### [Aim of the task]
Report each line of the data that contains the string "left".

(Joint position lists)

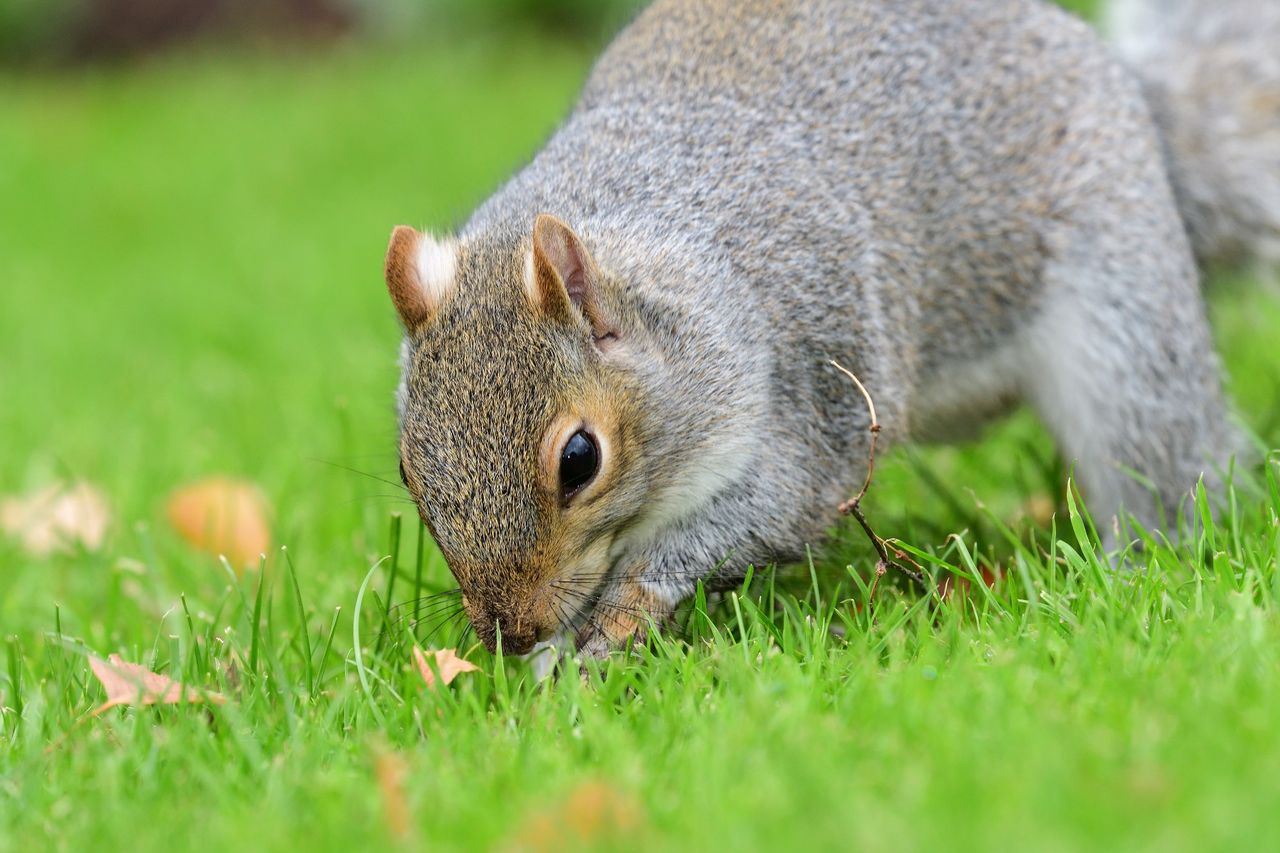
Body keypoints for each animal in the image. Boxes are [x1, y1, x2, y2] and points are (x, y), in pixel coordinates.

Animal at [381, 0, 1280, 655]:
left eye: (580, 459)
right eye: (407, 470)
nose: (508, 630)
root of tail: (1136, 94)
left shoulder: (811, 383)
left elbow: (764, 511)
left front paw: (620, 616)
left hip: (1123, 321)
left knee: (1169, 457)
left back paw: (1144, 569)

### [Response below]
left eye: (580, 459)
left shoulder: (811, 383)
left elbow: (764, 511)
left front paw: (620, 616)
left hip: (1123, 321)
left knee: (1169, 457)
left back paw: (1144, 569)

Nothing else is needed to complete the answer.